→ SOURCE RECORDS

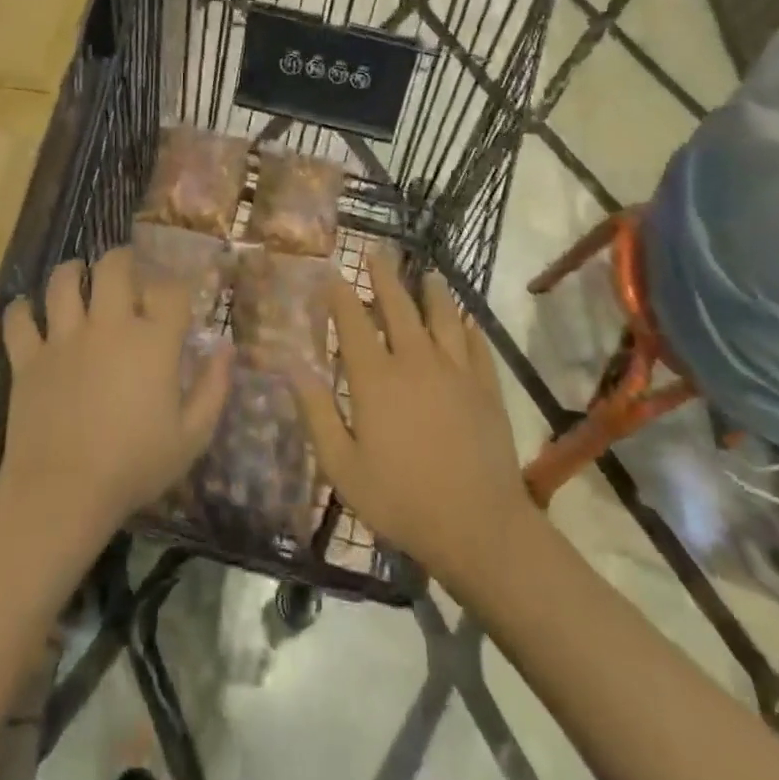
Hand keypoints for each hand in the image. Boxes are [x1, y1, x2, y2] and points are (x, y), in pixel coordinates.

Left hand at [0, 247, 231, 545]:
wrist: (62, 494)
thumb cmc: (134, 467)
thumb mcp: (192, 437)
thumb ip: (214, 388)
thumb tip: (226, 349)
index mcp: (152, 341)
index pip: (169, 290)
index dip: (175, 289)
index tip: (175, 301)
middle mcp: (108, 326)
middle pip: (114, 267)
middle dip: (123, 260)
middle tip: (126, 272)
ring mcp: (63, 338)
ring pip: (63, 281)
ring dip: (72, 272)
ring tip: (78, 277)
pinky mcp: (28, 358)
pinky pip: (18, 318)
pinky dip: (22, 310)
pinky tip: (29, 311)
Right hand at [291, 250, 532, 590]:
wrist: (478, 526)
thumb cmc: (401, 499)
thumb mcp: (343, 466)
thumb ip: (317, 413)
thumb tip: (292, 367)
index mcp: (376, 378)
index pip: (354, 322)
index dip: (341, 295)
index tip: (332, 273)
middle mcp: (415, 361)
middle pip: (398, 307)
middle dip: (385, 277)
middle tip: (378, 253)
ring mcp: (455, 371)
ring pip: (442, 317)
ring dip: (432, 292)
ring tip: (428, 275)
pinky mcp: (486, 387)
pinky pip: (476, 345)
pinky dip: (468, 327)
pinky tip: (466, 320)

→ WHAT YOU ARE ASKED TO DO
Which lines in the data above hold the word "pinky"? Return each of them.

→ SOLUTION BELOW
pinky mcp: (28, 358)
pinky pip: (18, 318)
pinky dip: (22, 310)
pinky tip: (29, 311)
pinky mcp: (486, 387)
pinky pip: (476, 345)
pinky dip: (468, 327)
pinky tip: (466, 320)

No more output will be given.